I am anxious to make progress with the business in hand, and I am pleased to see the overall welcome for these measures from both sides of the House. I will very briefly deal with one or two concerns that were raised. For example, on the concern about the effect of these measures on investor confidence, the future investment is of course not going to be carried out through the renewables obligation. As I mentioned, the renewables obligation is a sunset measure: indeed, it closed to new entrants in 2017. We are therefore talking about the remaining years of this measure, not the years in front of us of future and present measures, which we are undertaking in order to expand and stabilise the renewables and low-carbon world. Investor confidence will, therefore, be determined by how those measures are working.

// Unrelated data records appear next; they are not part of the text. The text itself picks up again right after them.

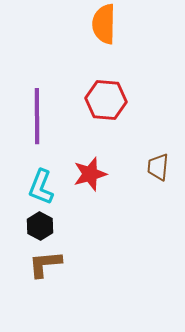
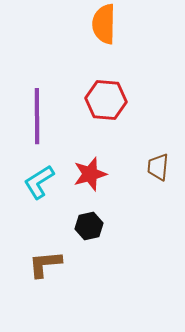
cyan L-shape: moved 2 px left, 5 px up; rotated 36 degrees clockwise
black hexagon: moved 49 px right; rotated 20 degrees clockwise
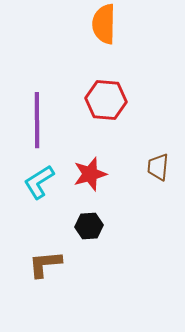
purple line: moved 4 px down
black hexagon: rotated 8 degrees clockwise
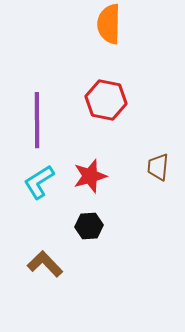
orange semicircle: moved 5 px right
red hexagon: rotated 6 degrees clockwise
red star: moved 2 px down
brown L-shape: rotated 51 degrees clockwise
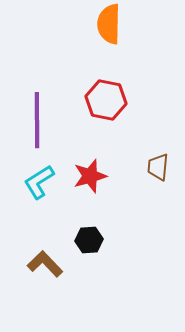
black hexagon: moved 14 px down
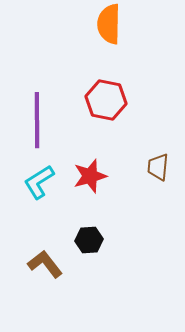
brown L-shape: rotated 6 degrees clockwise
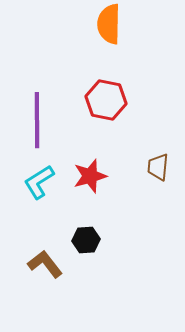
black hexagon: moved 3 px left
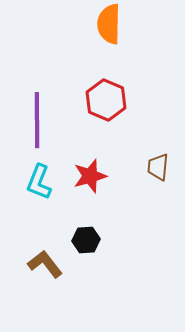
red hexagon: rotated 12 degrees clockwise
cyan L-shape: rotated 36 degrees counterclockwise
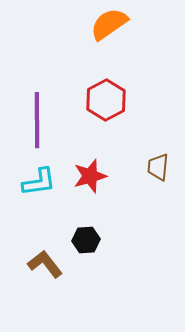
orange semicircle: rotated 54 degrees clockwise
red hexagon: rotated 9 degrees clockwise
cyan L-shape: rotated 120 degrees counterclockwise
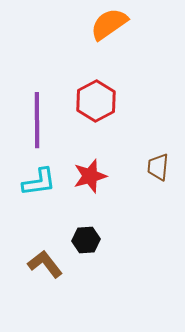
red hexagon: moved 10 px left, 1 px down
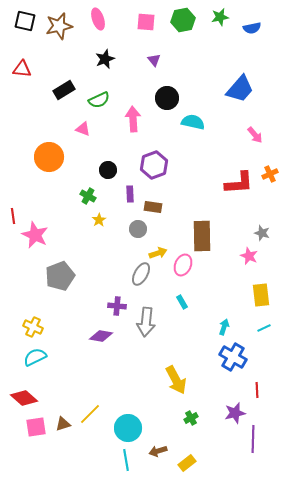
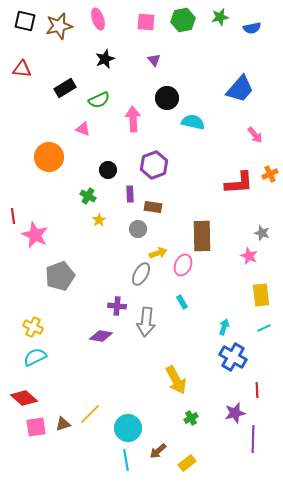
black rectangle at (64, 90): moved 1 px right, 2 px up
brown arrow at (158, 451): rotated 24 degrees counterclockwise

In any event, the path that was taken to not freeze the RO, but to relate it to CPI rather than RPI, actually continues to allow RO to grow, albeit at a slightly lower indexed case. Therefore, in terms of the returns that those historic companies thought they were getting as far as the RO is concerned, there is not a great deal of difference—especially since we are so far past the point at which new entrants were accepted to the scheme.

As for legal challenges, we have been very scrupulous in making sure that we have received full advice, and that we are well entitled to make these changes. It is difficult to see how a legal challenge on the basis of not liking the changes very much might succeed, as opposed to a legal challenge on the basis of making the changes in the first place.

The noble Earl, Lord Russell, asked whether there could be a more comprehensive measure as far as future ROs are concerned, and this is something I have been quite interested in doing myself. It would involve trying to move RO recipients on to a CfD contract, which can be done in various ways. I suggest that if we did that forcibly, it would probably result in a legal challenge, but there are other ways of making the change.